▸ The task
Below are the records; give the number of their lines that contain the word "cabinet" and nothing more.

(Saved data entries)
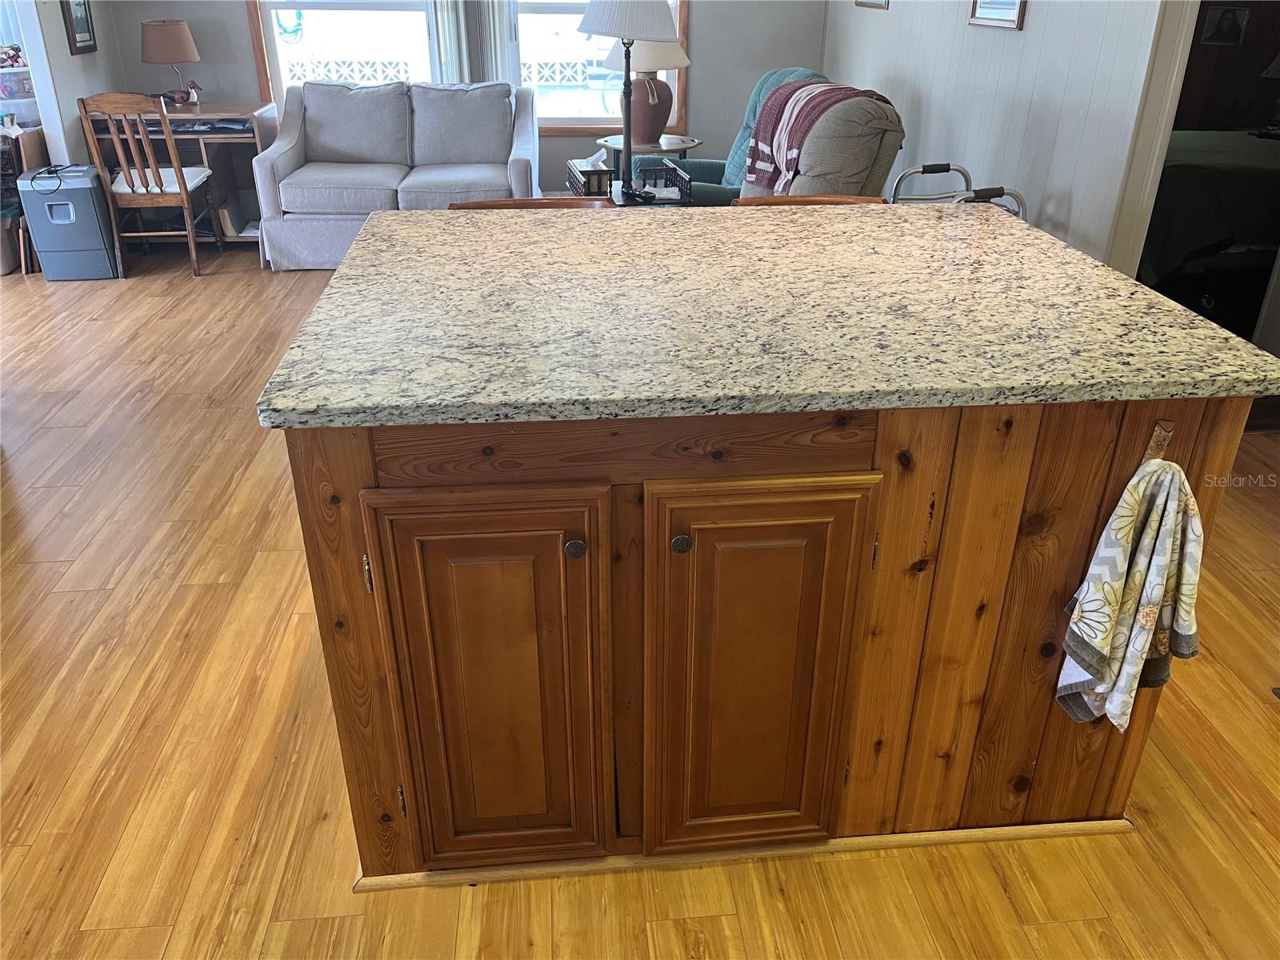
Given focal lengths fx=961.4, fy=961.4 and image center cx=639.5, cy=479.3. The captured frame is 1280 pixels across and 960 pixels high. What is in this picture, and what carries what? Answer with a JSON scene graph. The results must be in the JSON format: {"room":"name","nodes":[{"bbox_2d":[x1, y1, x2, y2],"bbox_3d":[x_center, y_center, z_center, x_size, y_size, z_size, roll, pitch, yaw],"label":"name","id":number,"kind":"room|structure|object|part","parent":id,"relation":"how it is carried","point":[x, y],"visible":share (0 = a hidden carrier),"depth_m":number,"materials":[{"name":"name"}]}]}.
{"room":"kitchen","nodes":[
{"label":"kitchen","id":0,"kind":"room"},
{"bbox_2d":[12,0,123,171],"bbox_3d":[-3.108,-2.024,4.358,0.138,2.521,3.491,-2,28,-5],"label":"left wall","id":1,"kind":"structure","parent":0,"point":[67,54],"depth_m":5.27,"materials":[{"name":"white paint"}]},
{"bbox_2d":[60,0,97,54],"bbox_3d":[-3.041,-2.573,5.174,0.026,0.489,0.303,-2,28,-5],"label":"picture frame","id":2,"kind":"object","parent":1,"relation":"attached to","point":[88,30],"visible":0.97,"depth_m":5.20,"materials":[{"name":"black wood"}]},
{"bbox_2d":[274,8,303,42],"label":"hanging ornament","id":3,"kind":"object","parent":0,"point":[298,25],"visible":0.85,"depth_m":6.10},
{"bbox_2d":[96,0,830,203],"bbox_3d":[-1.054,-2.908,5.859,4.419,2.589,0.130,-2,28,-5],"label":"back wall","id":4,"kind":"structure","parent":0,"point":[701,87],"depth_m":6.02,"materials":[{"name":"grey paint"}]},
{"bbox_2d":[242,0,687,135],"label":"window","id":5,"kind":"structure","parent":4,"relation":"in","point":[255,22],"depth_m":5.88,"materials":[{"name":"clear glass"}]},
{"bbox_2d":[428,0,520,86],"bbox_3d":[-0.994,-2.822,5.566,0.614,1.993,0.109,-2,28,-5],"label":"vertical blind","id":6,"kind":"object","parent":4,"relation":"attached to","point":[497,22],"visible":0.39,"depth_m":5.68,"materials":[{"name":"white fabric"}]},
{"bbox_2d":[0,246,1279,959],"bbox_3d":[-0.381,0.149,3.000,8.397,0.096,8.847,-2,28,-5],"label":"floor","id":7,"kind":"structure","parent":0,"point":[1268,719],"depth_m":2.06,"materials":[{"name":"brown wood"}]},
{"bbox_2d":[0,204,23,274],"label":"storage bin","id":8,"kind":"object","parent":7,"relation":"on","point":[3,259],"visible":0.75,"depth_m":5.27,"materials":[{"name":"plastic"}]},
{"bbox_2d":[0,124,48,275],"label":"wooden cabinet","id":9,"kind":"object","parent":7,"relation":"on","point":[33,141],"visible":0.49,"depth_m":5.20,"materials":[{"name":"brown wood"}]},
{"bbox_2d":[0,64,40,130],"bbox_3d":[-3.450,-2.058,5.218,0.325,0.299,0.324,12,30,20],"label":"plastic bin","id":10,"kind":"object","parent":9,"relation":"on","point":[22,90],"visible":0.84,"depth_m":5.16,"materials":[{"name":"clear plastic"}]},
{"bbox_2d":[14,163,119,280],"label":"paper shredder","id":11,"kind":"object","parent":7,"relation":"on","point":[88,202],"visible":0.94,"depth_m":5.07,"materials":[{"name":"plastic"}]},
{"bbox_2d":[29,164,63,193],"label":"power cord","id":12,"kind":"object","parent":11,"relation":"on","point":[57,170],"visible":0.98,"depth_m":5.01,"materials":[{"name":"black plastic"}]},
{"bbox_2d":[76,92,215,277],"bbox_3d":[-2.637,-1.628,5.217,0.455,0.933,0.507,-2,28,-5],"label":"wooden chair","id":13,"kind":"object","parent":7,"relation":"on","point":[189,235],"visible":0.97,"depth_m":5.05,"materials":[{"name":"brown wood"}]},
{"bbox_2d":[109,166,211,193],"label":"seat cushion","id":14,"kind":"object","parent":13,"relation":"on","point":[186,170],"visible":0.46,"depth_m":5.22,"materials":[{"name":"white fabric"}]},
{"bbox_2d":[84,100,279,252],"bbox_3d":[-2.668,-1.789,5.713,0.931,0.756,0.618,-2,28,-5],"label":"desk","id":15,"kind":"object","parent":7,"relation":"on","point":[231,109],"visible":0.5,"depth_m":5.58,"materials":[{"name":"brown wood"}]},
{"bbox_2d":[140,18,201,103],"bbox_3d":[-2.678,-2.374,5.501,0.317,0.474,0.309,-2,28,-5],"label":"table lamp","id":16,"kind":"object","parent":15,"relation":"on","point":[154,25],"visible":1,"depth_m":5.37,"materials":[{"name":"brown fabric"}]},
{"bbox_2d":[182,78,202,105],"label":"bird figurine","id":17,"kind":"object","parent":15,"relation":"on","point":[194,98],"visible":0.99,"depth_m":5.55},
{"bbox_2d":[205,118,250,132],"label":"papers","id":18,"kind":"object","parent":15,"relation":"on","point":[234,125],"visible":0.98,"depth_m":5.36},
{"bbox_2d":[252,78,539,269],"bbox_3d":[-1.349,-1.812,5.587,1.545,0.920,0.922,-2,28,-5],"label":"loveseat","id":19,"kind":"object","parent":7,"relation":"on","point":[282,146],"visible":0.77,"depth_m":5.45,"materials":[{"name":"grey fabric"}]},
{"bbox_2d":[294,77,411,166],"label":"sofa cushion","id":20,"kind":"object","parent":19,"relation":"on","point":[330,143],"visible":0.98,"depth_m":5.57,"materials":[{"name":"grey fabric"}]},
{"bbox_2d":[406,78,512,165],"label":"sofa cushion","id":21,"kind":"object","parent":19,"relation":"on","point":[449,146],"visible":0.97,"depth_m":5.58,"materials":[{"name":"grey fabric"}]},
{"bbox_2d":[444,196,605,210],"bbox_3d":[-0.308,-0.321,2.787,0.489,0.880,0.486,-2,28,-5],"label":"wooden chair","id":22,"kind":"object","parent":7,"relation":"on","point":[475,202],"visible":0.05,"depth_m":2.73,"materials":[{"name":"brown wood"}]},
{"bbox_2d":[574,0,675,191],"bbox_3d":[-0.065,-1.604,4.215,0.442,1.212,0.435,-2,28,-5],"label":"floor lamp","id":23,"kind":"object","parent":7,"relation":"on","point":[608,14],"visible":0.87,"depth_m":3.97,"materials":[{"name":"metal"}]},
{"bbox_3d":[-0.057,-1.925,3.895,0.489,0.267,0.451,-2,28,-5],"label":"lampshade","id":24,"kind":"part","parent":23,"relation":"part of","materials":[{"name":"white fabric"}]},
{"bbox_2d":[593,132,699,174],"bbox_3d":[0.038,-1.695,5.713,0.622,0.592,0.620,-2,28,-5],"label":"side table","id":25,"kind":"object","parent":7,"relation":"on","point":[605,141],"visible":0.42,"depth_m":5.49,"materials":[{"name":"wood"}]},
{"bbox_2d":[598,36,690,145],"bbox_3d":[0.034,-2.255,5.354,0.489,0.727,0.484,-2,28,-5],"label":"table lamp","id":26,"kind":"object","parent":25,"relation":"on","point":[637,122],"visible":0.77,"depth_m":5.32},
{"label":"lamp shade","id":27,"kind":"part","parent":26,"relation":"part of","materials":[{"name":"fabric"}]},
{"bbox_2d":[608,180,691,206],"bbox_3d":[0.038,-1.037,4.477,0.394,0.580,0.501,-2,28,-5],"label":"side table","id":28,"kind":"object","parent":7,"relation":"on","point":[624,198],"visible":0.21,"depth_m":4.23,"materials":[{"name":"black wood"}]},
{"bbox_2d":[566,156,614,198],"bbox_3d":[-0.213,-1.358,4.281,0.166,0.181,0.326,-2,28,-5],"label":"box","id":29,"kind":"object","parent":28,"relation":"on","point":[574,173],"visible":0.59,"depth_m":4.18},
{"bbox_2d":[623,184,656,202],"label":"remote control","id":30,"kind":"object","parent":28,"relation":"on","point":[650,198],"visible":0.99,"depth_m":4.05,"materials":[{"name":"black plastic"}]},
{"bbox_2d":[632,158,691,202],"bbox_3d":[0.089,-1.284,4.164,0.215,0.129,0.349,-2,28,-5],"label":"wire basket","id":31,"kind":"object","parent":28,"relation":"on","point":[669,168],"visible":0.92,"depth_m":4.14,"materials":[{"name":"black"}]},
{"bbox_2d":[633,68,823,201],"bbox_3d":[0.478,-1.466,4.813,0.898,1.054,0.905,23,36,36],"label":"green recliner","id":32,"kind":"object","parent":7,"relation":"on","point":[786,71],"visible":0.18,"depth_m":4.75,"materials":[{"name":"teal fabric"}]},
{"bbox_2d":[280,399,1254,890],"bbox_3d":[0.190,0.139,1.978,1.478,0.924,0.937,-2,28,-5],"label":"kitchen island","id":33,"kind":"object","parent":7,"relation":"on","point":[979,469],"visible":0.64,"depth_m":1.57,"materials":[{"name":"brown wood"}]},
{"bbox_3d":[-0.430,0.146,1.535,0.014,0.072,0.022,-2,28,-5],"label":"hinge","id":34,"kind":"part","parent":33,"relation":"part of","materials":[{"name":"gold metal"}]},
{"bbox_3d":[-0.439,0.593,1.795,0.015,0.082,0.021,-2,28,-5],"label":"hinge","id":35,"kind":"part","parent":33,"relation":"part of","materials":[{"name":"metal"}]},
{"bbox_3d":[-0.244,0.391,1.643,0.348,0.761,0.067,-2,28,-5],"label":"cabinet door","id":36,"kind":"part","parent":33,"relation":"part of","materials":[{"name":"brown wood"}]},
{"bbox_3d":[-0.103,0.107,1.507,0.031,0.033,0.032,-2,28,-5],"label":"knob","id":37,"kind":"part","parent":33,"relation":"part of","materials":[{"name":"metal"}]},
{"bbox_3d":[0.064,0.100,1.522,0.030,0.034,0.032,-2,28,-5],"label":"knob","id":38,"kind":"part","parent":33,"relation":"part of","materials":[{"name":"metal"}]},
{"bbox_2d":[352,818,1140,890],"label":"baseboard","id":39,"kind":"structure","parent":33,"relation":"attached to","point":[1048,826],"depth_m":1.82,"materials":[{"name":"brown wood"}]},
{"bbox_3d":[0.186,0.382,1.678,0.343,0.757,0.068,-2,28,-5],"label":"cabinet door","id":40,"kind":"part","parent":33,"relation":"part of","materials":[{"name":"brown wood"}]},
{"bbox_2d":[259,202,1279,428],"bbox_3d":[0.220,-0.407,1.906,1.512,0.035,1.268,-2,28,-5],"label":"granite countertop","id":41,"kind":"structure","parent":33,"relation":"on","point":[1206,329],"depth_m":1.59,"materials":[{"name":"stone"}]},
{"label":"hinge","id":42,"kind":"part","parent":33,"relation":"part of","materials":[{"name":"gold metal"}]},
{"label":"hinge","id":43,"kind":"part","parent":33,"relation":"part of","materials":[{"name":"gold metal"}]},
{"bbox_2d":[1141,420,1175,464],"bbox_3d":[0.811,-0.038,1.486,0.031,0.088,0.072,-2,28,-5],"label":"towel hook","id":44,"kind":"object","parent":33,"relation":"attached to","point":[1156,439],"visible":0.59,"depth_m":1.50,"materials":[{"name":"brown"}]},
{"bbox_2d":[1055,454,1207,731],"bbox_3d":[0.805,0.208,1.568,0.214,0.490,0.115,-2,28,-5],"label":"dish towel","id":45,"kind":"object","parent":44,"relation":"hanging from","point":[1172,512],"visible":0.98,"depth_m":1.55,"materials":[{"name":"white fabric"}]},
{"bbox_2d":[734,193,887,206],"bbox_3d":[0.492,-0.354,2.839,0.488,0.873,0.491,-2,28,-5],"label":"wooden chair","id":46,"kind":"object","parent":7,"relation":"on","point":[778,200],"visible":0.06,"depth_m":2.78,"materials":[{"name":"brown wood"}]},
{"bbox_2d":[737,83,904,201],"bbox_3d":[0.565,-1.079,4.039,0.946,1.100,0.909,-20,34,-33],"label":"recliner","id":47,"kind":"object","parent":7,"relation":"on","point":[830,165],"visible":0.31,"depth_m":3.61,"materials":[{"name":"fabric"}]},
{"bbox_2d":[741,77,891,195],"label":"throw blanket","id":48,"kind":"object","parent":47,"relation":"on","point":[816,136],"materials":[{"name":"fabric"}]},
{"bbox_2d":[889,162,1029,218],"bbox_3d":[1.141,-0.737,3.636,0.486,0.814,0.643,-2,28,-5],"label":"walker","id":49,"kind":"object","parent":7,"relation":"on","point":[931,170],"visible":0.16,"depth_m":3.61,"materials":[{"name":"silver metal"}]},
{"bbox_2d":[1140,128,1279,319],"bbox_3d":[3.340,-1.696,5.124,1.989,1.180,1.670,-2,28,-5],"label":"bed","id":50,"kind":"object","parent":7,"relation":"on","point":[1175,170],"visible":0.5,"depth_m":4.62,"materials":[{"name":"fabric"}]},
{"bbox_2d":[821,0,1185,274],"bbox_3d":[1.507,-1.605,3.479,0.124,2.580,5.839,-2,28,-5],"label":"right wall","id":51,"kind":"structure","parent":0,"point":[1014,44],"depth_m":3.54,"materials":[{"name":"white paint"}]},
{"bbox_2d":[853,0,888,9],"bbox_3d":[1.233,-2.714,5.013,0.026,0.469,0.459,-2,28,-5],"label":"picture frame","id":52,"kind":"object","parent":51,"relation":"attached to","point":[862,1],"visible":0.97,"depth_m":5.05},
{"bbox_2d":[968,0,1026,30],"bbox_3d":[1.373,-1.934,3.643,0.025,0.409,0.425,-2,28,-5],"label":"picture frame","id":53,"kind":"object","parent":51,"relation":"attached to","point":[1016,4],"visible":0.98,"depth_m":3.69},
{"bbox_2d":[1106,0,1199,282],"bbox_3d":[1.727,-1.000,2.777,0.279,2.203,0.834,-2,28,-5],"label":"door frame","id":54,"kind":"structure","parent":51,"relation":"attached to","point":[1138,176],"depth_m":2.99,"materials":[{"name":"white paint"}]},
{"bbox_2d":[1199,4,1251,46],"bbox_3d":[3.861,-2.983,6.343,0.199,0.247,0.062,-2,28,-5],"label":"framed picture","id":55,"kind":"object","parent":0,"point":[1222,17],"visible":0.99,"depth_m":6.33,"materials":[{"name":"black"}]}
]}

▸ Written response
3